The interior of a spa business is a powerful communicator, and a well-designed space begins its healing work immediately. Achieving this critical effect involves a change in lighting and color, flooring, ceiling height and acoustics. Other important elements include traffic flow, focal points, sounds and smells.
Entrance and check-in
The entrance area should communicate a gentle shift from the outside world into the womb of the spa. All of the senses should adjust quickly and easily to the space. Checking in should be a simple process. A nicely designed counter should be visible upon entering. Background music helps to mute personal conversations and entertain waiting clients.

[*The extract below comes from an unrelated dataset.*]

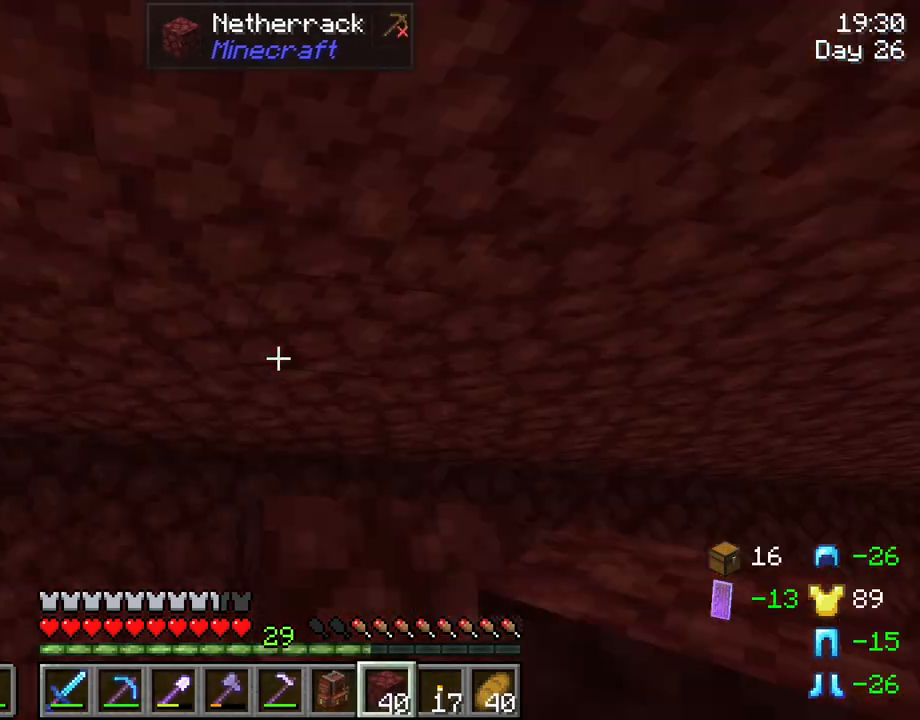
{"keys": [], "mouse": [], "mouse_move": "right", "events": [[50, "mouse_right", "up"]]}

After the client checks in, guide her to a waiting lounge to help her prepare psychologically and physically for the treatment. Filling the room with comfortable furniture, healthy plants and floral arrangements, and inspirational artwork sets a relaxing mood. An area with informative reading material and healthy beverages also goes a long way toward building client satisfaction and loyalty. Again, soft music or the sound of bubbling water contributes to the overall environment.

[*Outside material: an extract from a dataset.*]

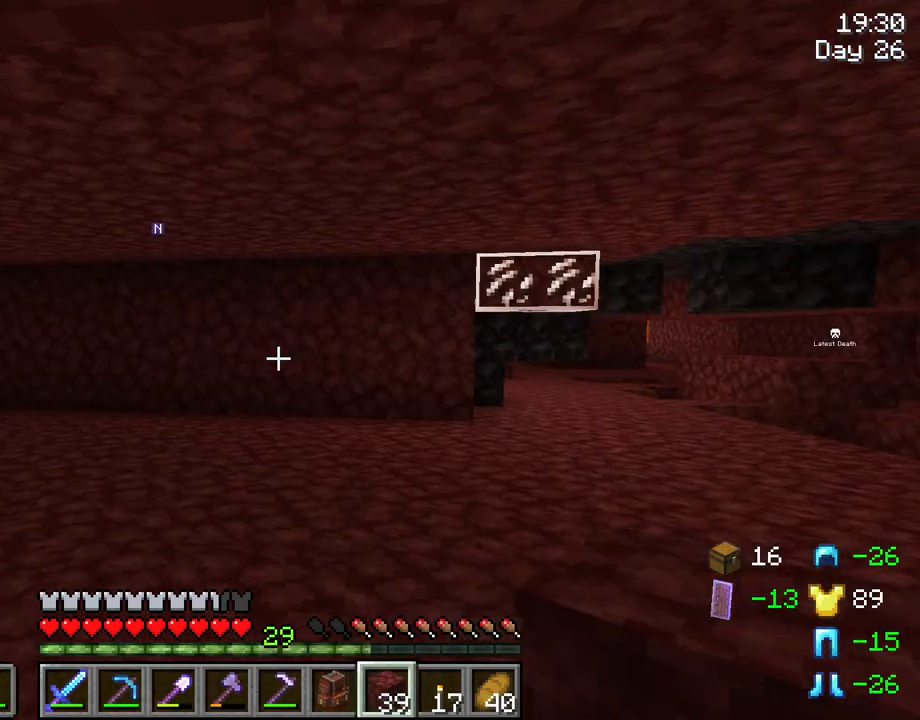
{"keys": [], "mouse": [], "mouse_move": "still", "events": []}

As the client leaves the waiting lounge and enters the tranquil space of the spa, another transition takes place. In preparation, she changes clothes and uses the restroom before being led into the treatment room. Both of these areas need to be private, professional, clean and quiet, without a clinical feel. Avoid the standard 2 x 4-foot dropped acoustic ceiling panels, vinyl composition floor tile, fluorescent lights and white walls.